Anyway, after the the 3rd try I finally made it through, and man, that was a very boring and somewhat incoherent mess.  But, I can try and pull a story out of anything these days, or at least some connection, and the silver lining was there was a small connection to some other things from last week.


Last week I wrote a post asking the question as to whether Pharazon can repent, which also incorporated, strangely, the planet Europa.  In the post, I found myself legitimately wondering whether the planet/ moon itself could actually be Numenor.  Previously, I had brought it up as a type of what Numenor might have become (a world surrounded by water and ice) but hadn't really put sufficient thought into it to actually wonder whether it was the actual plant.  But now I found myself actually taking this possibility seriously.


I shared an image of Europa in the post, and mentioned that the image had been captured by Voyager II which, along with its twin spacecraft Voyager I, flew by Europa in 1979.


Spoiler ahead relative to the major plot reveal of Star Trek:  The Motion Picture (but which is the tie to the Voyager mention, so necessary for my post).


The movie involves an entity in the form of a very powerful cloud that is travelling toward Earth, and destroying/ vaporizing ships on its way there.  The Enterprise intercepts it, makes contact, and ultimately enters the cloud.


The cloud surrounds an object within that calls itself V'ger.  What we learn, however, is that V'ger is a smaller part of an actual name:  Voyager.  The "oya" has been obscured by time, dirt, whatever, and you can only make out V---ger.  Thus, the name the energy cloud goes by.


So, it turns out V'ger is a Voyager spacecraft that was believed lost in a Black Hole.  This isn't Voyager I or II, though, but VI (apparently some writer thought that the Voyager program was going to keep going...).   An alien race of living machines discovered it (after it went through the Black Hole?), fixing it up with some upgrades and sending it on its way to compete its mission, which was to gather data.  With these upgrades, it collected so much information and data that it gained sentience.  It however, lost any sense of meaning or purpose in doing so, and was going back to Earth to find its Creator (who, we realize, is the human race).
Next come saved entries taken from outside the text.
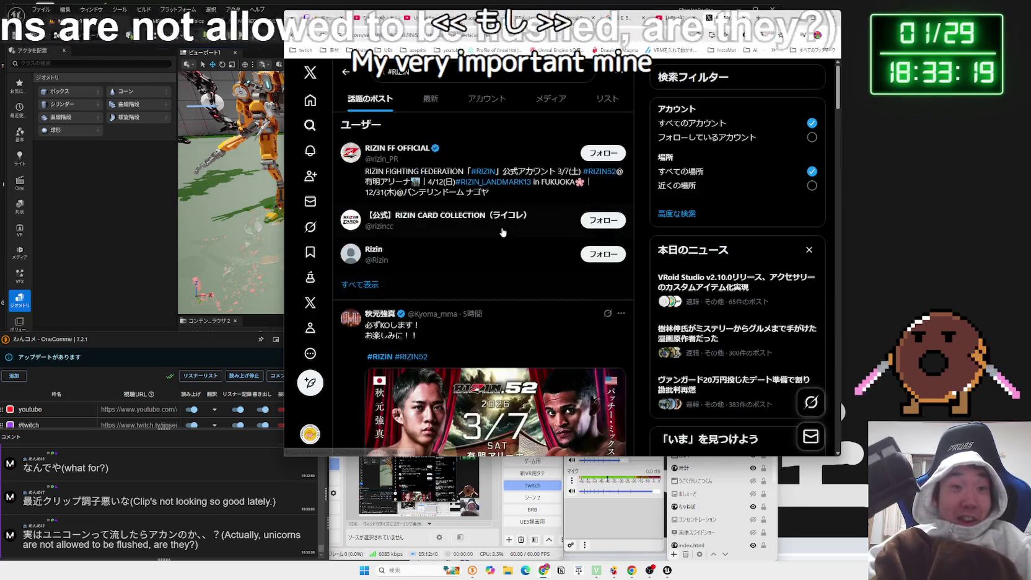
scroll(501, 231, down, 10)
scroll(502, 231, down, 10)
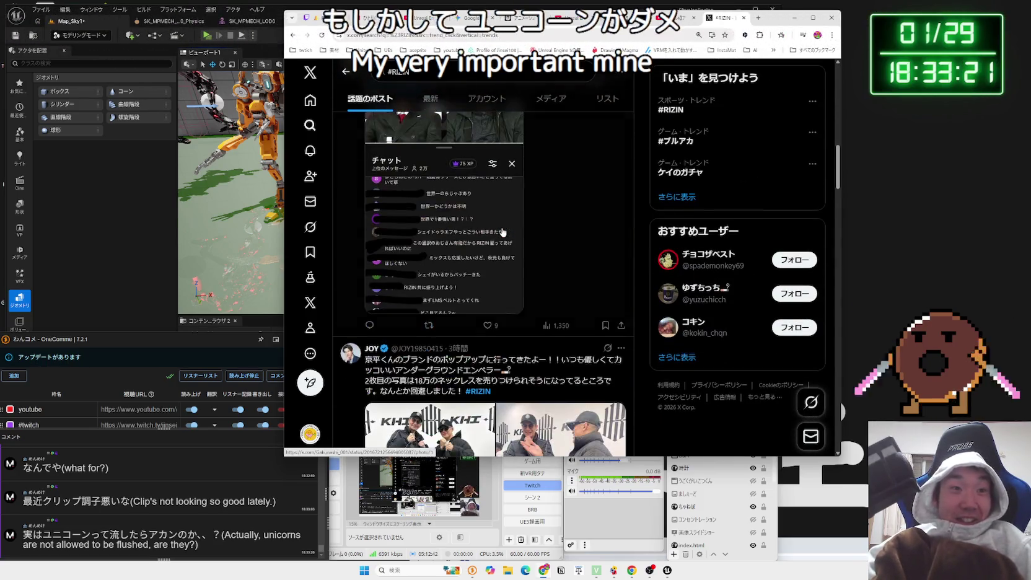
scroll(502, 231, down, 10)
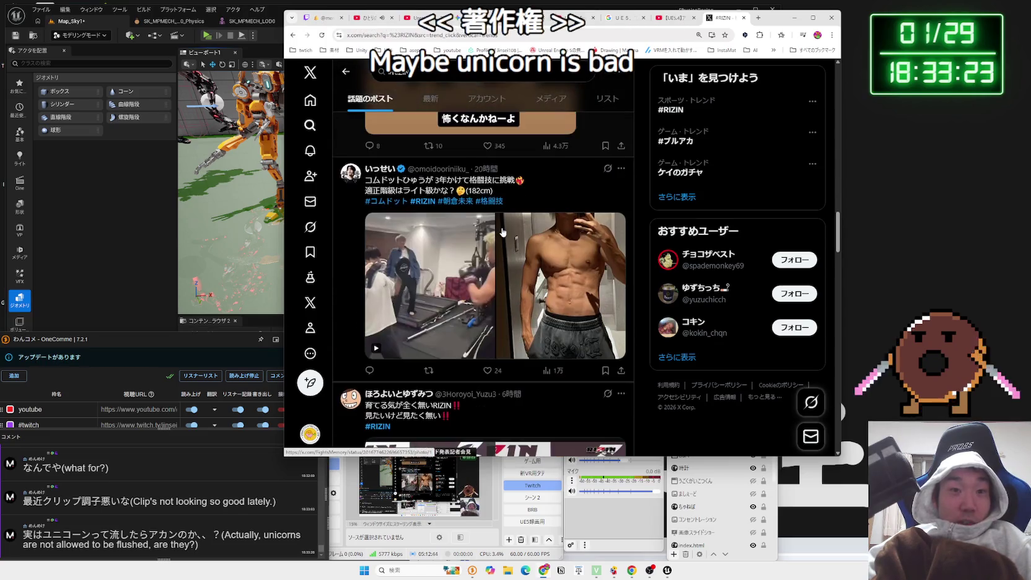
scroll(502, 232, down, 3)
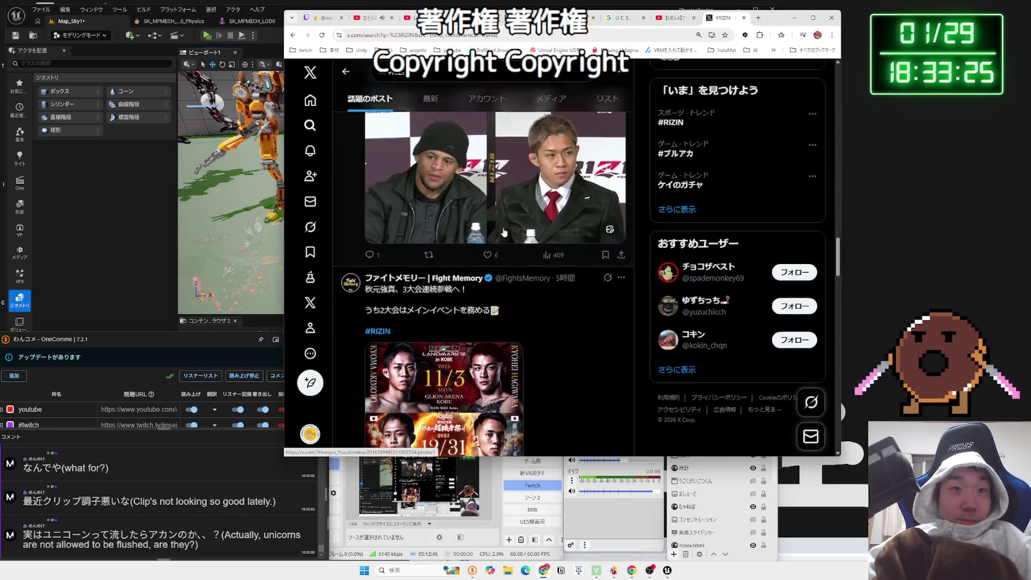
scroll(504, 232, up, 4)
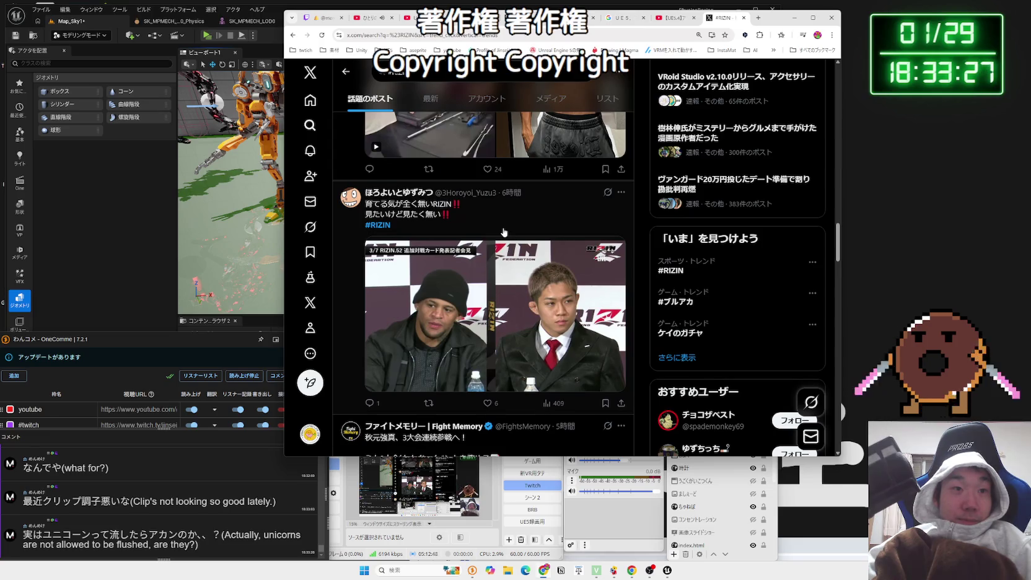
scroll(504, 233, down, 1)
I find myself almost going to sleep again as I am typing this, so I will leave the plot summary off there.


I just thought it was interesting that I had just written about a Voyager spacecraft on May 15 (Wednesday of last week), and on either Friday or Saturday night (the 17th or 18th... I can't remember exactly - it was that bad) I finally got to the reveal of this energy cloud being a Voyager spacecraft.

1 comment:

  1. That movie was also released in 1979, a few months after the Europa flyby.